# EXERCISE GOAL
Set down the entries exactly as they appear, apart from the images, which stay out.

*** RECORDS FOR PROCESSING Section Begins ***

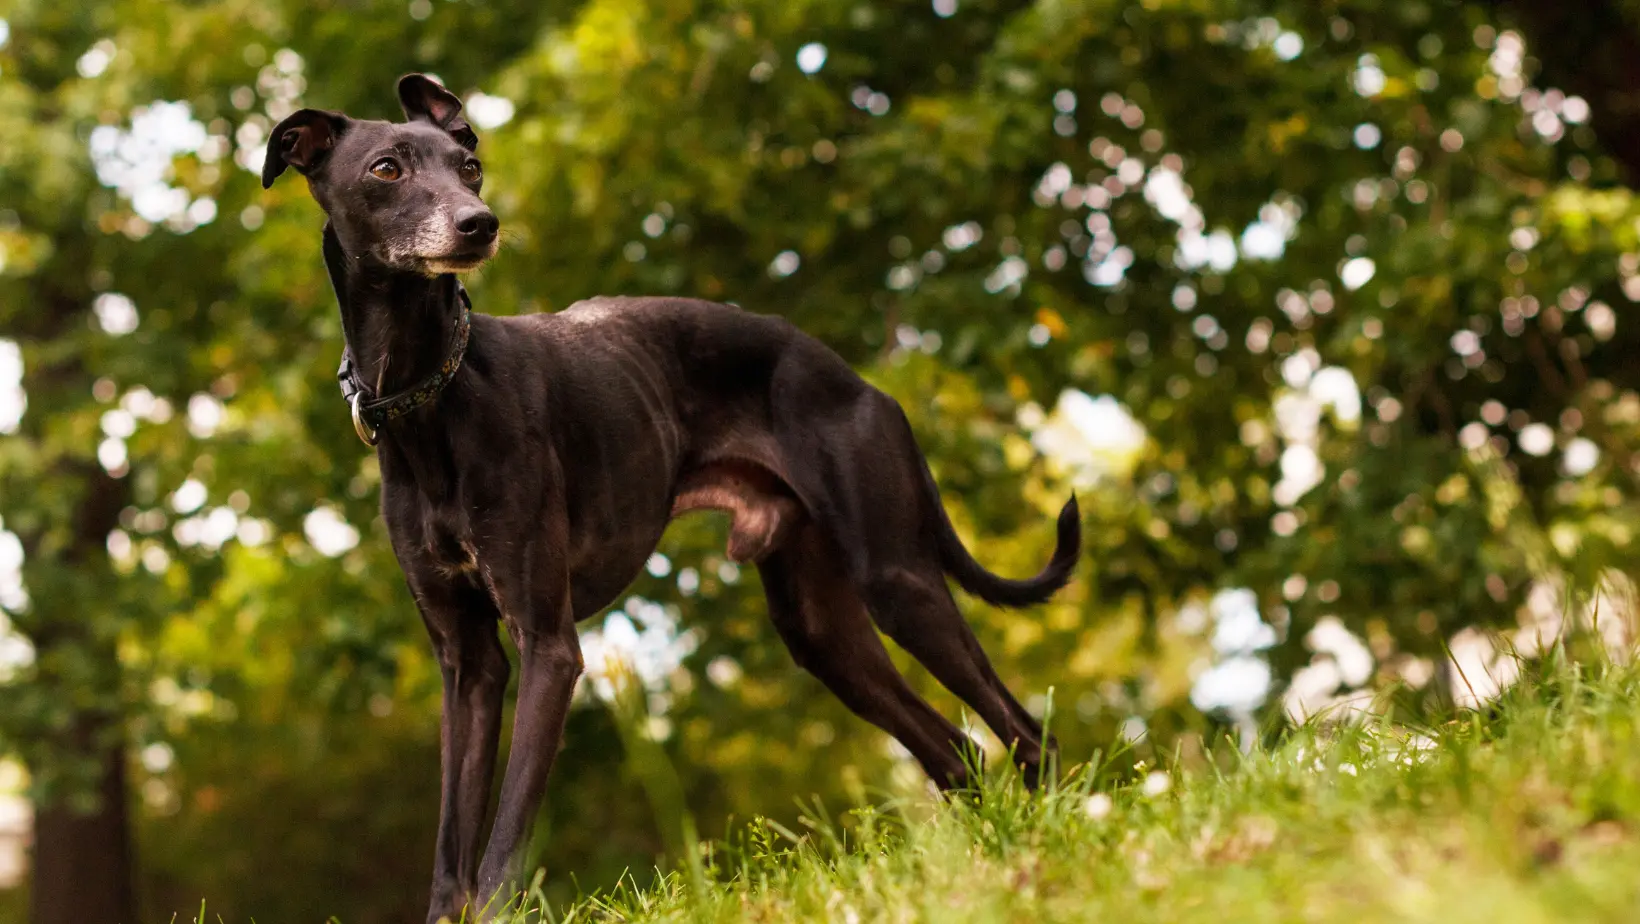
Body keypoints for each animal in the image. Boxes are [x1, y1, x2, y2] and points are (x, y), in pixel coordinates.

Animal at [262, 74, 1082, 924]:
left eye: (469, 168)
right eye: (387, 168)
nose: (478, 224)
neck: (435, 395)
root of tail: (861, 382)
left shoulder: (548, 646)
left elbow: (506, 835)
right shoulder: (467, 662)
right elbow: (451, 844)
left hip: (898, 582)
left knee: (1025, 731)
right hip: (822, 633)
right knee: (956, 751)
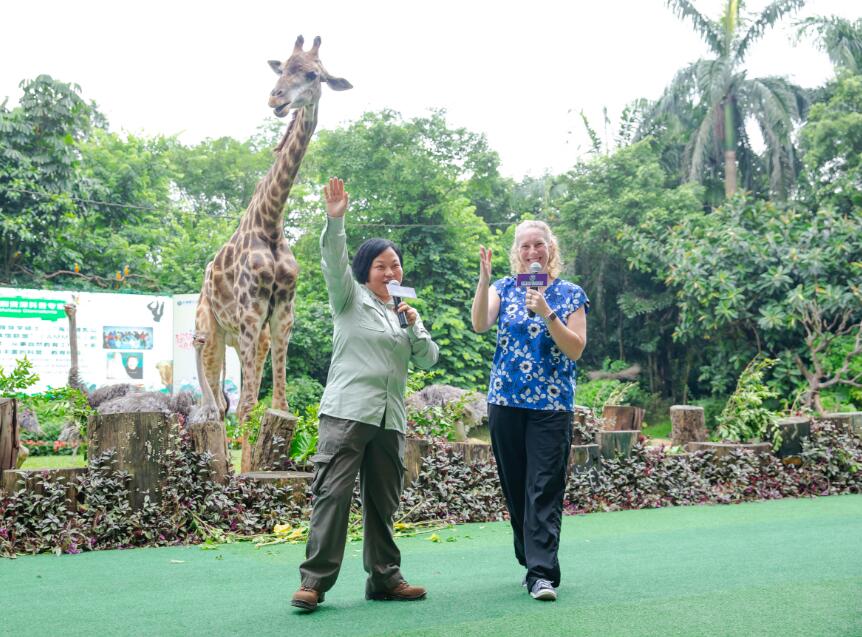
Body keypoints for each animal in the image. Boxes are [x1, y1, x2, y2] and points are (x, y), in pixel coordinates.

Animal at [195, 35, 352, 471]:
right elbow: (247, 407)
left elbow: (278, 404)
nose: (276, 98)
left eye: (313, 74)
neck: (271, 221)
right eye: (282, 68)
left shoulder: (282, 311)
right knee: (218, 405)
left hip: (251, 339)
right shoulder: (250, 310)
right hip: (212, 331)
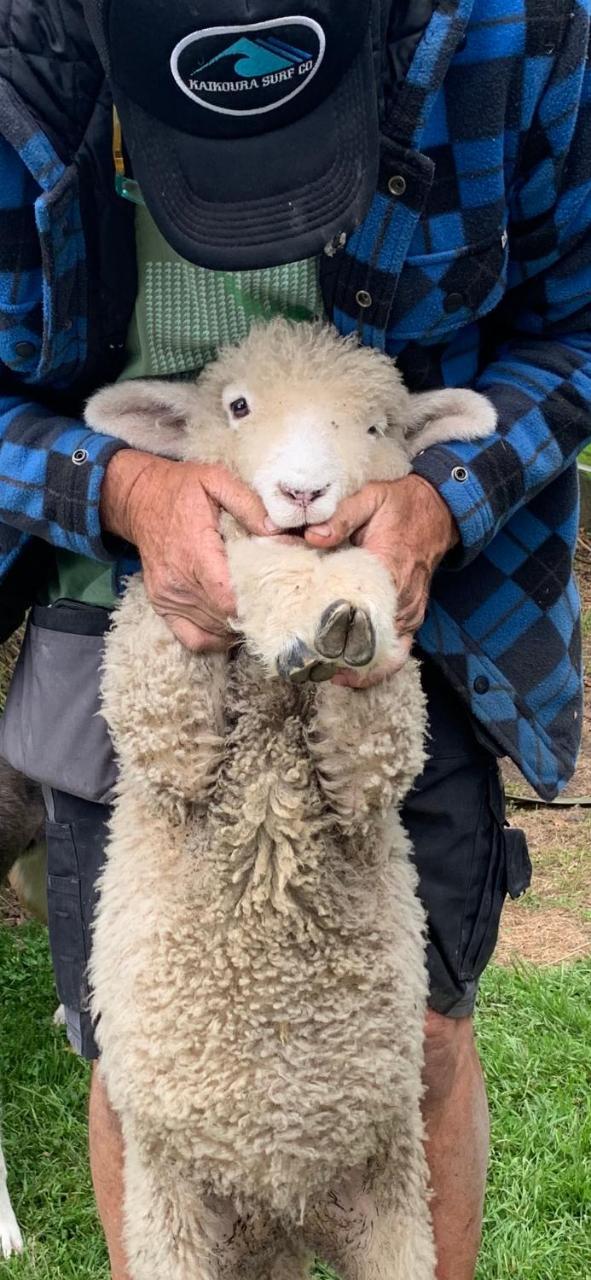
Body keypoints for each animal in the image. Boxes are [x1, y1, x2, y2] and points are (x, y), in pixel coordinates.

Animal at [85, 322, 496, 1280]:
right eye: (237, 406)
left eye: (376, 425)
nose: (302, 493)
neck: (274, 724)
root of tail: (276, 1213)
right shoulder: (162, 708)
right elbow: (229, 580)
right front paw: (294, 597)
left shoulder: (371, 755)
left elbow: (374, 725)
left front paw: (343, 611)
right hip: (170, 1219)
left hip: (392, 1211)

*** RECORDS FOR PROCESSING Section Ends ***

# ANSWER
Body keypoints for each animal in the image. Boxes are [x1, y1, x2, y2] and points are (x, y), in pixel coordinates.

Animal at [262, 74, 1082, 924]:
left eye: (469, 168)
right eye: (387, 168)
nose: (478, 224)
neck: (435, 395)
root of tail: (861, 382)
left shoulder: (548, 646)
left elbow: (506, 835)
right shoulder: (467, 662)
right elbow: (451, 844)
left hip: (898, 582)
left knee: (1025, 731)
right hip: (822, 633)
right knee: (956, 751)
Body keypoints for each animal in the image. Boxes are [x1, y1, x2, y2] and points are (x, y), in pixel coordinates.

Animal at [195, 35, 352, 471]:
right elbow: (247, 407)
left elbow: (278, 404)
nose: (276, 98)
left eye: (313, 74)
neck: (271, 221)
right eye: (282, 68)
left shoulder: (282, 311)
right knee: (218, 405)
left hip: (251, 339)
right shoulder: (250, 310)
right hip: (212, 331)
Body keypoints for each animal in the image. Boxes are [x1, y1, x2, y2] and points are (x, y), in pixel coordinates.

Animal at [85, 322, 496, 1280]:
right eye: (237, 406)
left eye: (376, 425)
nose: (302, 493)
neck: (274, 724)
root of tail: (276, 1213)
right shoulder: (162, 708)
right elbow: (229, 580)
right front paw: (294, 597)
left shoulder: (371, 755)
left elbow: (374, 725)
left front paw: (343, 611)
right hip: (170, 1219)
left hip: (392, 1211)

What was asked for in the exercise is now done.